■ DIRECTIVE ■
Comb through the entries for "کلسترول" and pull out each line that holds it.

------------------------------------------------

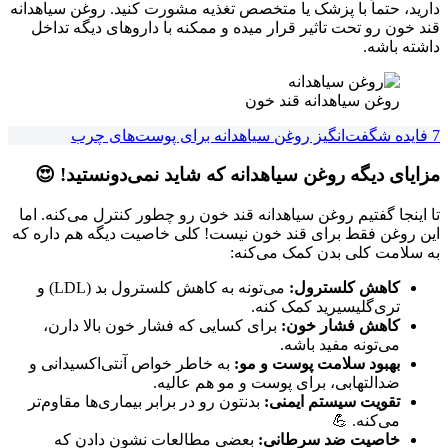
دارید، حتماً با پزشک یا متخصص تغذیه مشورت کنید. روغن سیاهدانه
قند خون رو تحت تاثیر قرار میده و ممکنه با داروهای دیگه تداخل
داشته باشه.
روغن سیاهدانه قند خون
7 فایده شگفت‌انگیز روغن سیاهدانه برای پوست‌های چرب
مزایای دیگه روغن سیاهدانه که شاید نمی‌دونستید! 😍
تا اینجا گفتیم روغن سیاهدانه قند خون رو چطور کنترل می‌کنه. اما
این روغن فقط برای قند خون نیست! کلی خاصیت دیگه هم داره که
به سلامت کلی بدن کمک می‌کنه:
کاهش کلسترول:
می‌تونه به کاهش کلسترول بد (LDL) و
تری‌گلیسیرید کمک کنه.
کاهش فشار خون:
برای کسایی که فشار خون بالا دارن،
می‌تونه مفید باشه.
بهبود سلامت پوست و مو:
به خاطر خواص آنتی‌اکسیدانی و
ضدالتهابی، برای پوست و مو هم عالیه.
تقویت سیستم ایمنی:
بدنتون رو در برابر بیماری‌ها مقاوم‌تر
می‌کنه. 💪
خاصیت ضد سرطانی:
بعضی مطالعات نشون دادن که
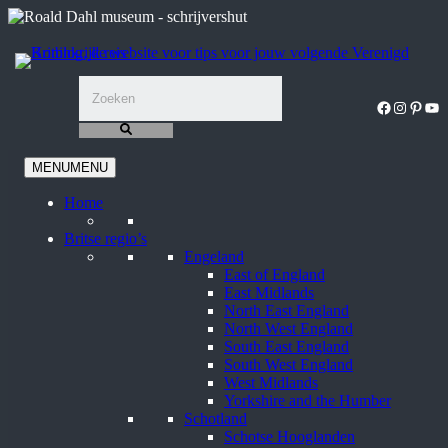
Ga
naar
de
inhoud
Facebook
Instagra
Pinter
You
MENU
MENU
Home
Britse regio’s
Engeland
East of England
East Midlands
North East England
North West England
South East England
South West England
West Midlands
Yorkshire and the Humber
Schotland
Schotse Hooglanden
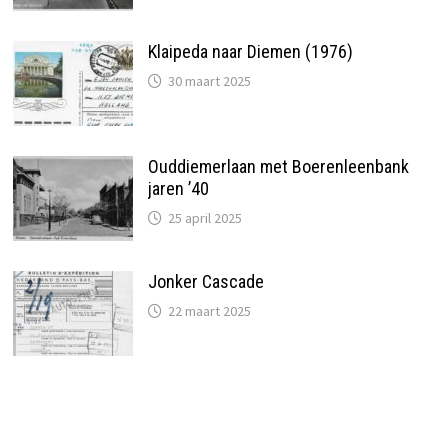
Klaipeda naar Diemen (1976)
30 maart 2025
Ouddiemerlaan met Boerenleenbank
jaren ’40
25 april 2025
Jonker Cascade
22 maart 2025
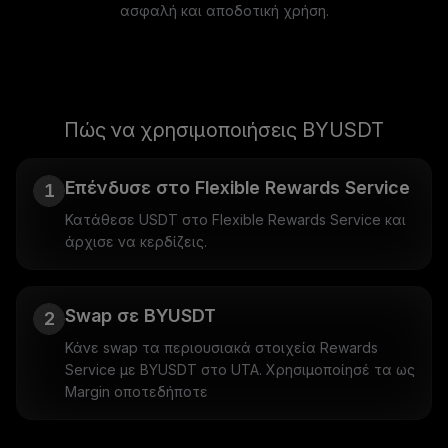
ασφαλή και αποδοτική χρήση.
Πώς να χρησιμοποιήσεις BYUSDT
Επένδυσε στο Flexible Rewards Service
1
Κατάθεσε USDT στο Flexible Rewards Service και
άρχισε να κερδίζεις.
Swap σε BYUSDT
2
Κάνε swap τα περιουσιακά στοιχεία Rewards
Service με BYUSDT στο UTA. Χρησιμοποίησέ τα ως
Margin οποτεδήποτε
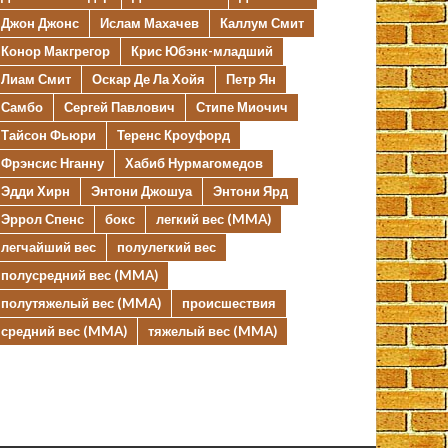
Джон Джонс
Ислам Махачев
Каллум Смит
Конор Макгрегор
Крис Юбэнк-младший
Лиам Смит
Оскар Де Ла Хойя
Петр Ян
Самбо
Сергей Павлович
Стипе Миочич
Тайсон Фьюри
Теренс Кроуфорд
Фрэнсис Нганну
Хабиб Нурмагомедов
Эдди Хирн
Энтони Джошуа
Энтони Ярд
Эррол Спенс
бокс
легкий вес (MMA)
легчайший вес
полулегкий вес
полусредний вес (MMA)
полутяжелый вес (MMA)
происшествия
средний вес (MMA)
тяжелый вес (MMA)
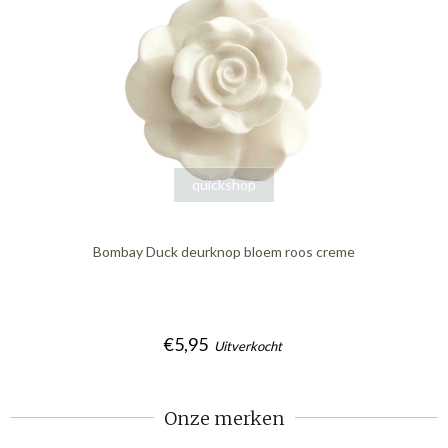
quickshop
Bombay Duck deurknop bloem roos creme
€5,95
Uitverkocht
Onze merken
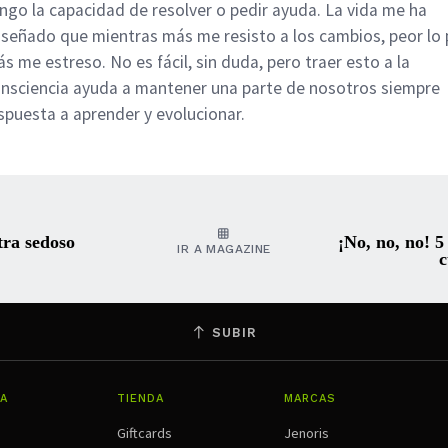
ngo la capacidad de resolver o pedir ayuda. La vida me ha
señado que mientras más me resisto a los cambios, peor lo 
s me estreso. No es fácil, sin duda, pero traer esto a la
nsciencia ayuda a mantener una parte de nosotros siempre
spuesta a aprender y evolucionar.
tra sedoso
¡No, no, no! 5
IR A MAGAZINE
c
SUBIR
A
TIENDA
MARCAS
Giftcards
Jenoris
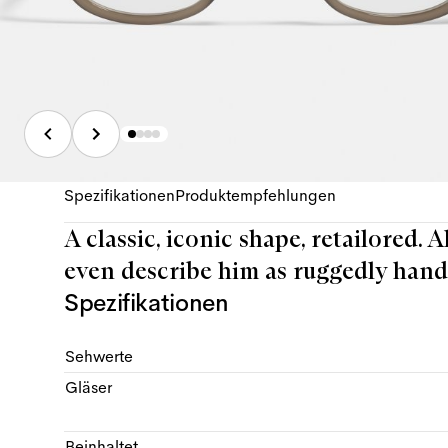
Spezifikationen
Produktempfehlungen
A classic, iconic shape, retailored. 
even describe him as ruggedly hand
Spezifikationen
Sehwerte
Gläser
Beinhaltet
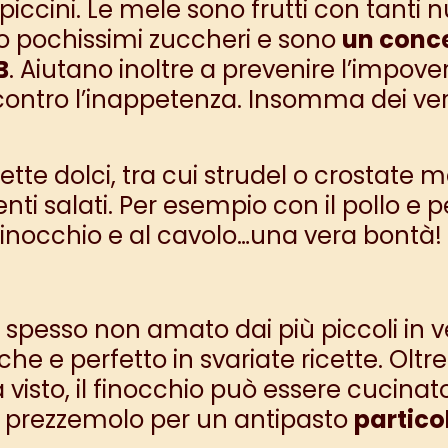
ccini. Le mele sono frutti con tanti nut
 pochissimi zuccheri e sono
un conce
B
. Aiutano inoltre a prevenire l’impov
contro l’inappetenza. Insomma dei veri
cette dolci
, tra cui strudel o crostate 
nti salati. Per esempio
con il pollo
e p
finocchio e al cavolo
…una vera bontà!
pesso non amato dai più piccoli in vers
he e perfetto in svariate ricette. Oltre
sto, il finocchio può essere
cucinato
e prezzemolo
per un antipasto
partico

------------------------------------------------

■ SOLUTION BELOW ■
کاهش کلسترول:
می‌تونه به کاهش کلسترول بد (LDL) و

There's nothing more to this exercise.